I created a docker container that has nginx with letsencrypt built-in. It is running on ubuntu. Letsencrypt is cloned from the git repo. I have a couple of questions about how to properly update it.
I have been running a cron script every night that does the following:
git pull (to update the local files)
letsencrypt-auto -h (to let the script update its dependencies)
figure out the age of the certs, if older than 60 days, renew using letsencrypt-auto, if not, do nothing
The above was working fine until yesterday, when the letsencrypt-auto script got updated to 0.5.0. Now, git pull is giving errors due to locally modified file (letsencrypt-auto).
What is the best protocol for keeping letsencrypt client up-to-date?
@aptalca, what happened here is that letsencrypt-auto is self-updating.
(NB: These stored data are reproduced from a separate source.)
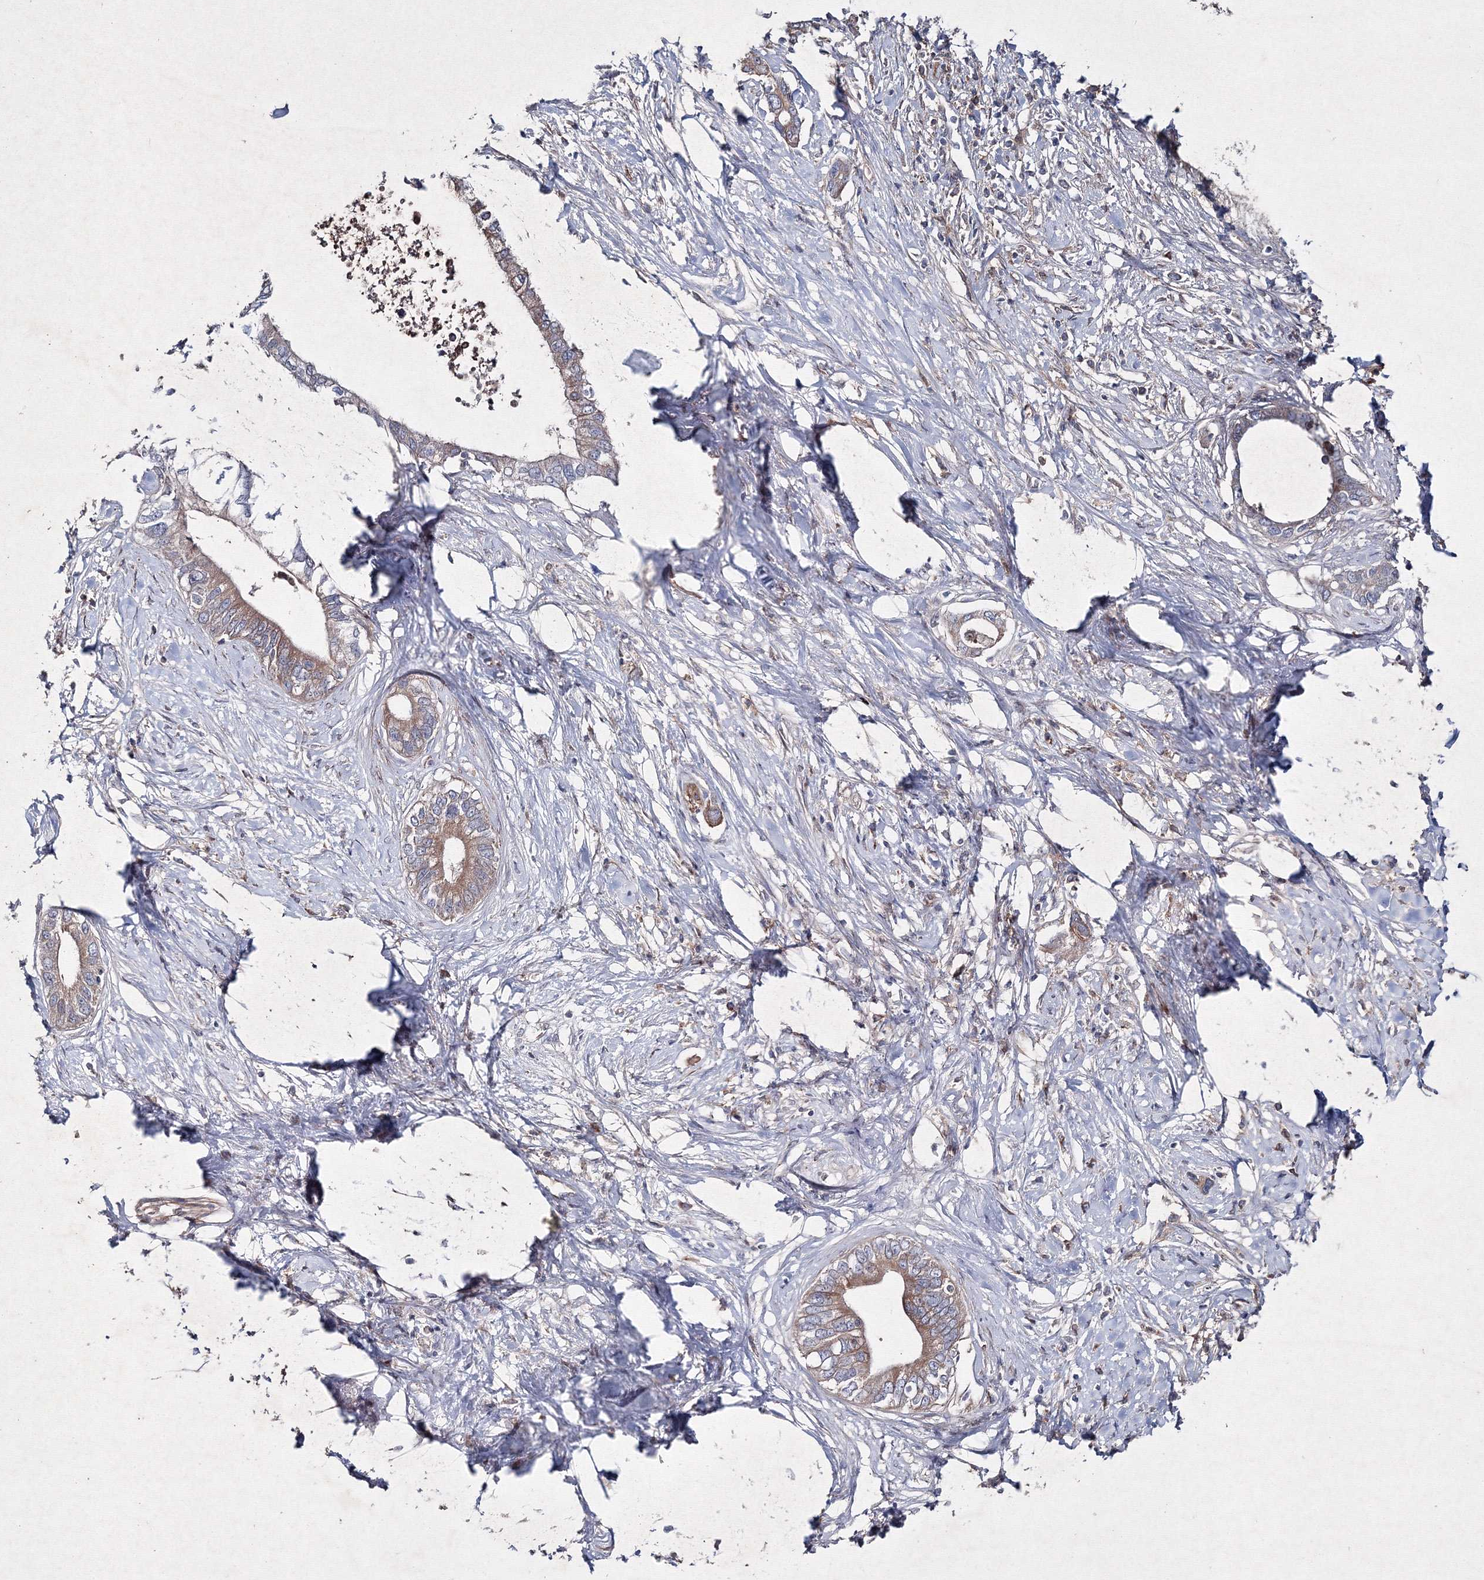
{"staining": {"intensity": "moderate", "quantity": "25%-75%", "location": "cytoplasmic/membranous"}, "tissue": "pancreatic cancer", "cell_type": "Tumor cells", "image_type": "cancer", "snomed": [{"axis": "morphology", "description": "Normal tissue, NOS"}, {"axis": "morphology", "description": "Adenocarcinoma, NOS"}, {"axis": "topography", "description": "Pancreas"}, {"axis": "topography", "description": "Peripheral nerve tissue"}], "caption": "High-power microscopy captured an immunohistochemistry photomicrograph of pancreatic adenocarcinoma, revealing moderate cytoplasmic/membranous positivity in about 25%-75% of tumor cells.", "gene": "GFM1", "patient": {"sex": "male", "age": 59}}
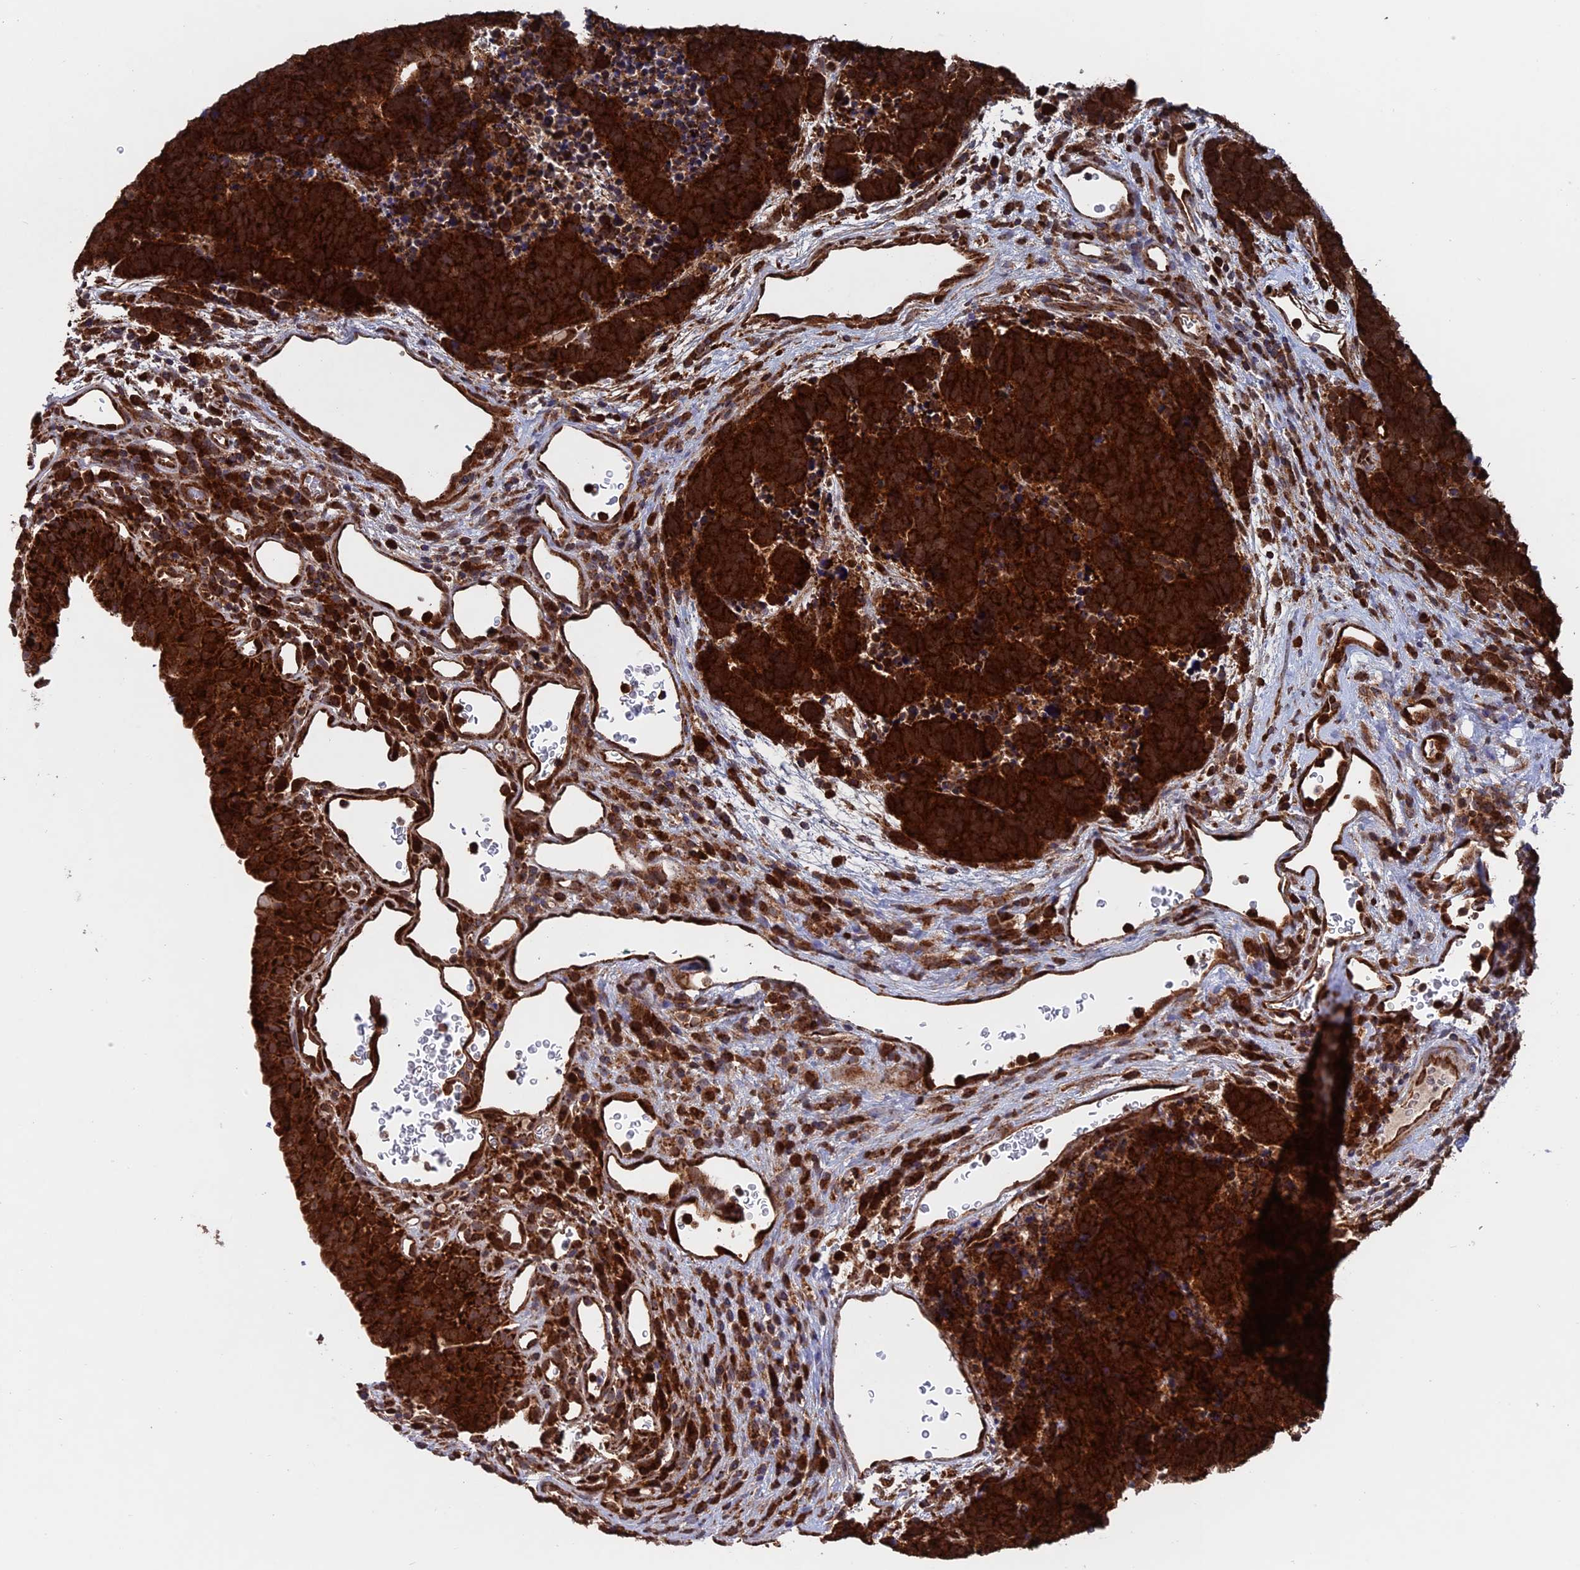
{"staining": {"intensity": "strong", "quantity": ">75%", "location": "cytoplasmic/membranous"}, "tissue": "carcinoid", "cell_type": "Tumor cells", "image_type": "cancer", "snomed": [{"axis": "morphology", "description": "Carcinoma, NOS"}, {"axis": "morphology", "description": "Carcinoid, malignant, NOS"}, {"axis": "topography", "description": "Urinary bladder"}], "caption": "Immunohistochemical staining of carcinoid reveals high levels of strong cytoplasmic/membranous expression in about >75% of tumor cells.", "gene": "DTYMK", "patient": {"sex": "male", "age": 57}}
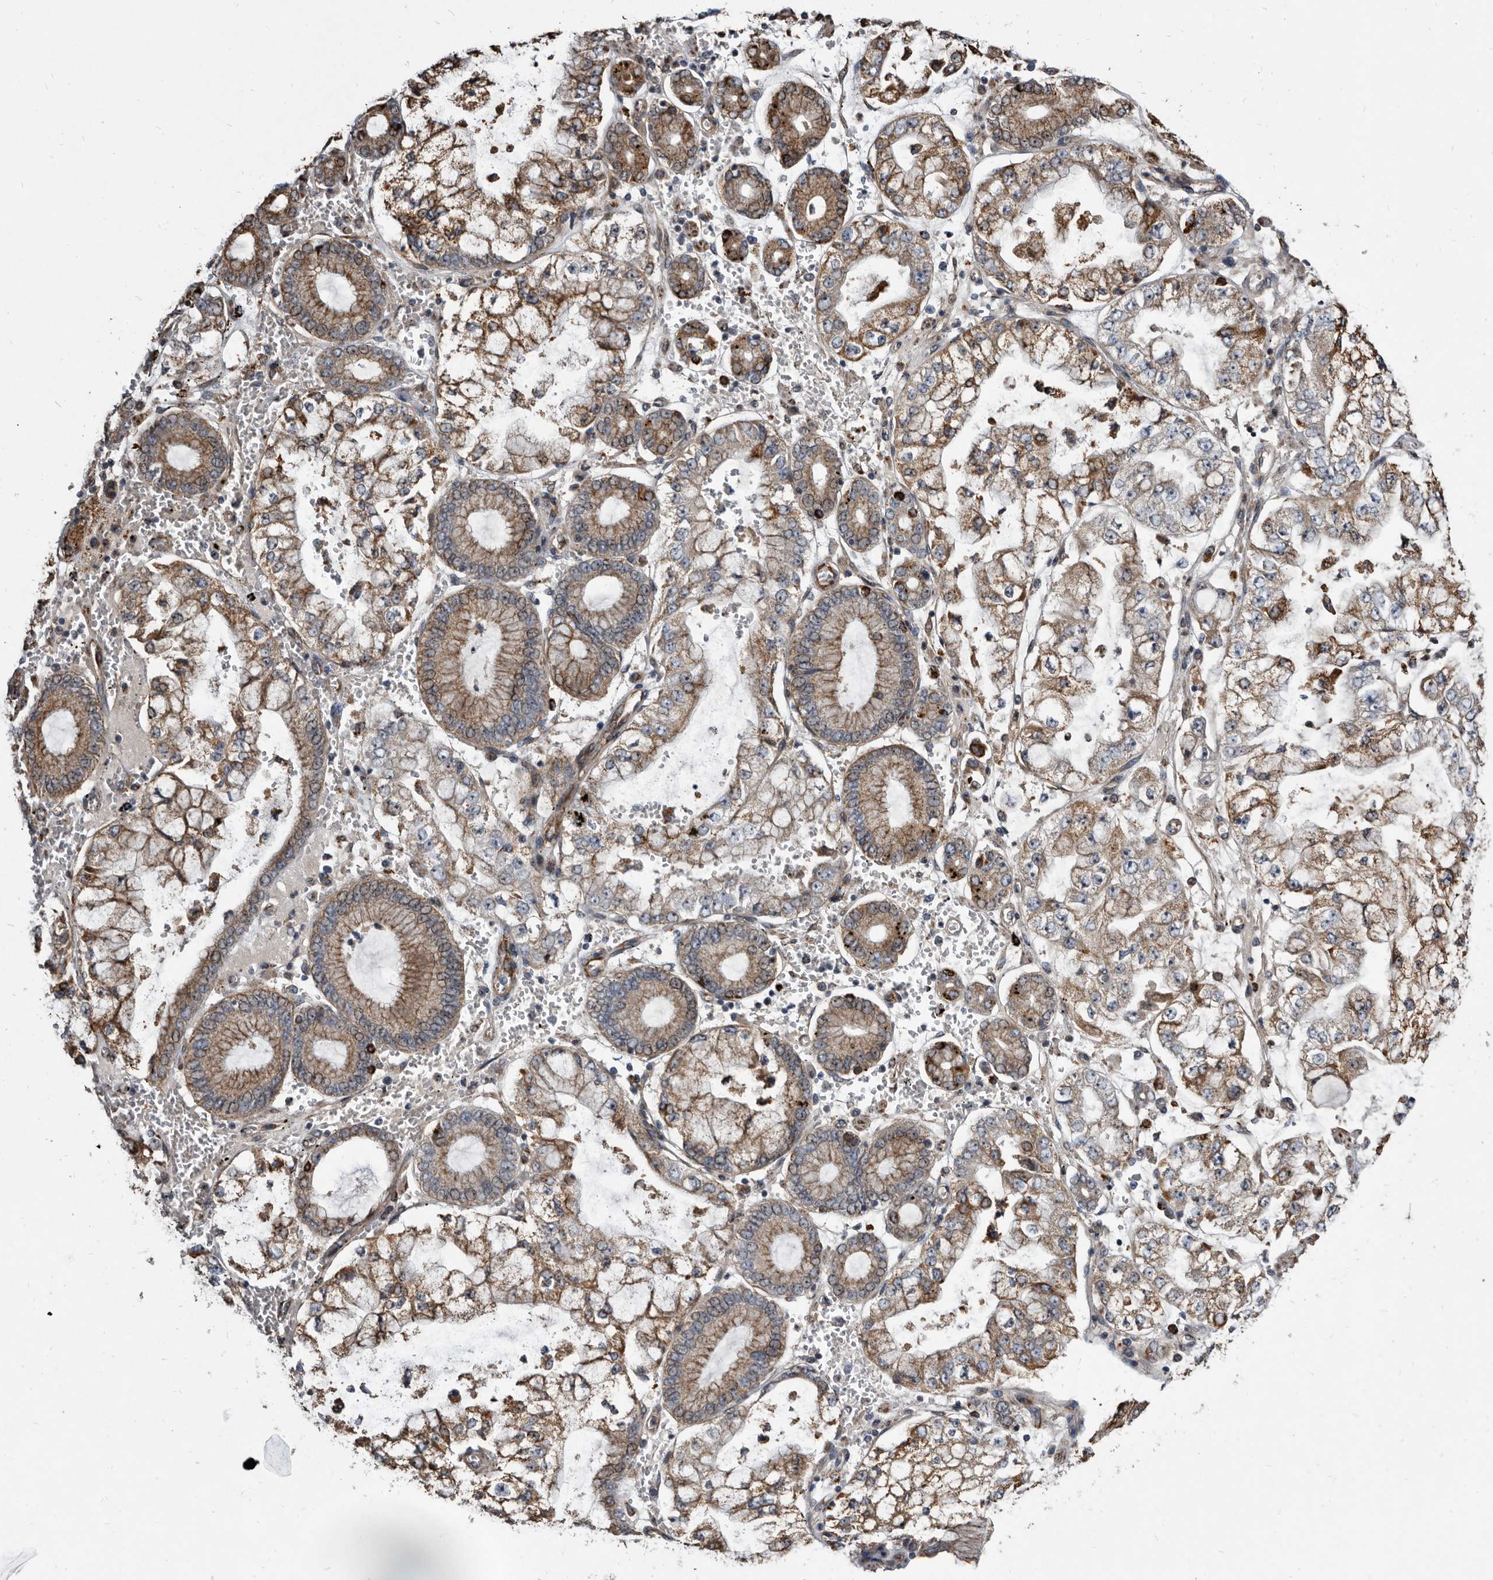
{"staining": {"intensity": "moderate", "quantity": ">75%", "location": "cytoplasmic/membranous"}, "tissue": "stomach cancer", "cell_type": "Tumor cells", "image_type": "cancer", "snomed": [{"axis": "morphology", "description": "Adenocarcinoma, NOS"}, {"axis": "topography", "description": "Stomach"}], "caption": "Brown immunohistochemical staining in stomach cancer displays moderate cytoplasmic/membranous expression in approximately >75% of tumor cells. The staining is performed using DAB brown chromogen to label protein expression. The nuclei are counter-stained blue using hematoxylin.", "gene": "CTSA", "patient": {"sex": "male", "age": 76}}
That is, letsencrypt-auto will modify itself as updates become available. This is what is causing the problems with git pull.
The best way to keep letsencrypt up to date is simply to run letsencrypt-auto. All other files from our GitHub page are unused by the script.
When we release a new version of the letsencrypt-auto and you run your local copy, letsencrypt-auto will download update and overwrite itself with the new version. Additionally, all Python packages required by letsencrypt will be updated as well.
Additionally, I believe I can simplify your renewal setup. The client has a subcommand called renew that renews your certificates only if they are within 30 days from expiration. Documentation on this flag can be found here.
So I take it I can remove the git pull step and just rely on the auto script updating itself. I’ll make that change.
One question I have is, does one still need to clone the git repo initially (during first install), or would just pulling the auto script alone be sufficient?
The renew flag looks excellent.I’ll look into adopting it.